His manifests in a Heath Robinson arrangement of computer screens, wires, USB adapters, hard drives and a spaghetti of wires and plugs. Hers is embodied in the Thermomix, a kitchen aid that can cook, chop, grind and mince. It will make a béchamel or a carrot cake and comes from Germany, where housewives presumably have a lot of time to study the instruction booklet.
They both love e-bikes, orthopaedic chairs and Roberts radios. For his 85th birthday recently, she bought him a pair of dark glasses with hidden speakers that connect to the music in his mobile phone and play it secretly, just behind his ears, through the bones in his head.
One of his granddaughters remarked, rather sniffily, that they were the kind of thing you’d find in a duty-free shop at the airport. Exactly. He was as happy with them as Eeyore with his popped balloon and a jam jar.
I have been taking an interest in all this ever since another of his granddaughters decided to apply to read psychology at university. Now, the house is full of entertaining books about the way other people’s minds work, which I enjoy reading in bed or on the train.
‘The primary symptom of piblokto is screaming and running uncontrollably through snow’
A. R. Luria, a Soviet psychologist, wrote The Mind of a Mnemonist about a man with a depthless memory. S, as he is called in the book, not only recalled long lists word for word – he could still regurgitate the list, without warning, years afterwards. I can forget anything, from my friends’ names to the vital ingredient at the supermarket, so I naturally find this book compelling. S has a form of synaesthesia, which turns every sound he hears into a vivid visual image. Give him a list of words and he would mentally walk along a familiar street, distributing the shapes of the words – or the numbers or sounds – in different places. Then all he had to do is walk along the same street in his mind and sing out the objects as they cropped up.

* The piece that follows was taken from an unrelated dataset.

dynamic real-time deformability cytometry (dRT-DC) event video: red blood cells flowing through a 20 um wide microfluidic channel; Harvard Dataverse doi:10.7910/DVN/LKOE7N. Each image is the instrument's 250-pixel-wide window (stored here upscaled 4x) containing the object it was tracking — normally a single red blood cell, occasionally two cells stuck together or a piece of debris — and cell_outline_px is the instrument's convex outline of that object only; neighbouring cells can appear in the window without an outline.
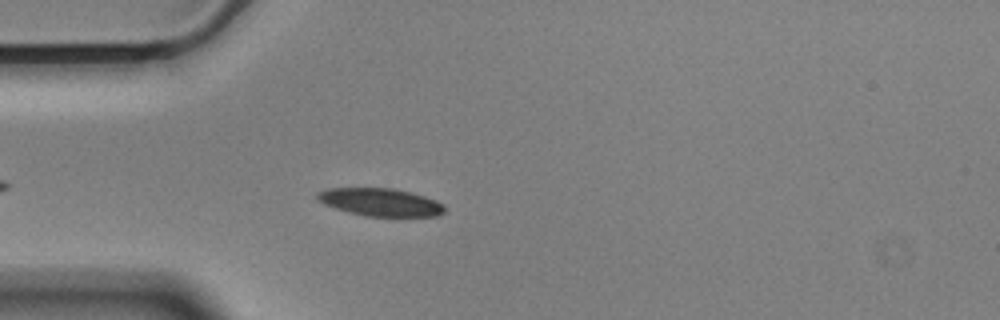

There is much more about S in this vein, but the point is that Luria was the first truly kindly psychologist, a ‘romantic scientist’ who went out of his way to consider S as a fellow human being, not a freak, with gifts and disabilities like the rest of us.
S suffered from an inability to forget, a complete synaesthetic overload when it came to reading poetry and a funny feeling when he heard the word ‘zhuk’.
The Penguin Dictionary of Psychology also makes good bedtime reading. I like to drift off thinking about piblokto, for example, ‘a culture-specific syndrome found among Eskimos. The primary symptom is an acute attack of screaming and crying and running uncontrollably through the snow’.
In The Oxford Companion to the Mind, I came across a detailed entry for ‘Military Incompetence’ as a syndrome. We’ve got better at most complex things so why, after 2,000 years or more of practice, are generals still so bad at waging war? It’s not because they are stupid (also known as ‘The Bloody Fool Theory’): incompetence is not exhibited at random through the history of war.
Studies have been made linking ‘the retreat from Kabul in the first Afghan War; episodes in the Crimean war; the Franco-Prussian war, the Indian mutiny and Boer wars’, and so on, down to the siege of Dien Bien Phu and the Bay of Pigs fiasco. I’m sure we could name modern examples. The explanations are complex and astounding. Jeeves, as usual, was right.